How introverts gain in pandemic - Keith Roulston editorial
You can learn a lot listening to CBC radio. The other morning, for instance, I found out that I’m part of a portion of the population uniquely equipped to survive the stresses of the pandemic.
Much has been discussed about the mental stress brought on by the isolation of distancing required to prevent spread of the COVID-19 virus, but according to the woman being interviewed that morning, as an introvert, not being able to socialize is not as great a hardship as for – well as the beautiful old Barbra Streisand song goes, “people who need people”.
Many people have been affected by the deprivation brought on by physical distancing and stay-at-home orders. A U.S. study back in December, for instance, found that more than 42 per cent of people surveyed reported symptoms of anxiety or depression. Plenty of advice has been circulated about combatting the effects of no longer being able to socialize at work, at a gym or restaurant or at church. CAMH advises people to keep busy (hence the amount of baking and the do-it-yourself projects) and stay physically active, even if it means just using the stairs or watching an exercise video.
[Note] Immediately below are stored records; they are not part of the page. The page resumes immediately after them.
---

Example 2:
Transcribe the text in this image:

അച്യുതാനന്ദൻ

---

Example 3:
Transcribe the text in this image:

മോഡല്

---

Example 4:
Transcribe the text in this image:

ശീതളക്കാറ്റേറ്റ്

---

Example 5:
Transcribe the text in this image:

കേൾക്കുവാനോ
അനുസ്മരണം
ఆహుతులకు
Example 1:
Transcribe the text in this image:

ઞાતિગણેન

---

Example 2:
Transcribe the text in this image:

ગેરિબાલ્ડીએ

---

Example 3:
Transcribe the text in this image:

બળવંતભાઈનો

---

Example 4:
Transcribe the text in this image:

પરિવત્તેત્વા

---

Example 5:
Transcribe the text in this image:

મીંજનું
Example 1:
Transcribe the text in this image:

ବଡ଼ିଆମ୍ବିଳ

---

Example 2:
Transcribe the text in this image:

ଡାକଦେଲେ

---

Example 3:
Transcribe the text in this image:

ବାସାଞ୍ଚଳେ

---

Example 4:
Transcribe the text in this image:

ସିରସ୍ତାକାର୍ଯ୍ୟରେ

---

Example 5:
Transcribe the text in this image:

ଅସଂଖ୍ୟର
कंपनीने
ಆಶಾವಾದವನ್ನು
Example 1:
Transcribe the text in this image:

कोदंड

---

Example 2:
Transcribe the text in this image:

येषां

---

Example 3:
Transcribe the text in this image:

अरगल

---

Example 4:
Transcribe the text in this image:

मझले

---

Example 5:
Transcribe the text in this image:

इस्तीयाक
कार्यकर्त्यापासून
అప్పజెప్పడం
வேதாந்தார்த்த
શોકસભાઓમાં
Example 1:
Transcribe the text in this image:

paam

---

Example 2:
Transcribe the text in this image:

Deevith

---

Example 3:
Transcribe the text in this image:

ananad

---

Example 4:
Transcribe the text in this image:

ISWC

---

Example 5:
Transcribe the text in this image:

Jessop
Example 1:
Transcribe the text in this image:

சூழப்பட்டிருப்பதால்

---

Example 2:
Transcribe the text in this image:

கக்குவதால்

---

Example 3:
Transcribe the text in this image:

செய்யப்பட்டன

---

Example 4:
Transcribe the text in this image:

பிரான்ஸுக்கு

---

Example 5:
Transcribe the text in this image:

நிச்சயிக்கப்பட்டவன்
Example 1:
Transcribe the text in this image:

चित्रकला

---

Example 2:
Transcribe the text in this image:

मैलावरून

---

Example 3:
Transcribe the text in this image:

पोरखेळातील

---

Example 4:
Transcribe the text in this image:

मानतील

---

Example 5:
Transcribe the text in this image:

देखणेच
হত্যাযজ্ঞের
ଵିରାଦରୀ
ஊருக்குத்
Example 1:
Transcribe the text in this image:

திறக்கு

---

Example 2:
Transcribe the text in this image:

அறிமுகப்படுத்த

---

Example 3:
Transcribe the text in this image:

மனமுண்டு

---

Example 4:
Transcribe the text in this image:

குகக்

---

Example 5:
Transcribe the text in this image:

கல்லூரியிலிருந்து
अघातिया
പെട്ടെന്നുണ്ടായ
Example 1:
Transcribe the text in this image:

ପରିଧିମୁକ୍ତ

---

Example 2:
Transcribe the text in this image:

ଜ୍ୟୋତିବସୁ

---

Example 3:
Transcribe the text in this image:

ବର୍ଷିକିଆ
But at our house, both Jill and I have remarked that we haven’t suffered as much from the isolation as some of our friends seem to have. Oh it’s frustrating not being able to see family or to just go to a store and buy something when the need arises or to go to a movie and out for dinner, yet all and all we wouldn’t say we’ve joined that 42 per cent who experience anxiety or depression by being cut off from the world.
The explanation was provided by that woman on the radio. You see we’re both introverts. I wouldn’t say, though, that we “love” the pandemic as some headlines on the internet suggest many introverts do.
Exploring a little further on the internet I read that, according to a British website called The Conversation, “extroverts typically exhibit higher levels of energy and sociability compared to introverts, enjoying a boost in mood after social interactions. Introverts do not tend to experience such benefits.”
But some entries on the internet suggest some introverts are apprehensive about going back to the sort of open social life that was normal before the pandemic changed things beyond belief. I can see that. Having been cut off from the sort of adaptations that I had to make, as an introvert, to successfully navigate a social world, I sometimes think I’m regressing to the shy kid I was many decades ago.
Back then, if a stranger came to our farm – say a repairman to fix the electric stove – I’d hang back timidly for a while. But besides introversion I had another trait: I was incredibly curious. It wouldn’t take long before my curiosity trumped my shyness and I’d be peppering the stranger with questions about what he was doing.
When it came time to go to school, my introversion, combined with the fact I was teased unmercifully, made me dread the beginning of each school year when the pleasant life of long summer days exploring the countryside with my best friend, free of harassment, came to an end. But once in school my curiosity again overcame my hesitancy and subjects like history, with intriguing stories of people over the centuries, made me willing to push myself socially so I could learn more.
Over the years I’ve met people, especially farm residents, whose social hesitancy meant they continued to live with their parents and never married. That could have been me, but my parents made it perfectly clear I couldn’t get away with that – that I had to go to university.
Because I liked to write and was curious, I enrolled in the journalism school at Ryerson University in the very heart of crowded downtown Toronto. At my very first journalism class we were assigned to go out on campus, stop an absolute stranger, interview him or her and write a story. Talk about a baptism by fire!
It seems unusual for an introvert to live a life in the limelight in journalism and the theatre as I have, but introversion is a strange thing. Many well-known actors, for instance, surprise people during TV interviews by admitting that underneath their fame, they’re actually shy. Taking on different personalities helps them cope.
The chance to work from home must have seemed a blessing for many introverts. There was no more forcing yourself to be outgoing when you weren’t, no more having to pretend to like that noisy or pushy co-worker. Instead, you kept people safely at arm’s length – or at Zoom-meeting length – which brings a whole different form of anxiety.
Anyway, thanks to that woman on CBC radio I now know that what I’ve thought of as the curse of introversion has been a blessing for coping with the pandemic.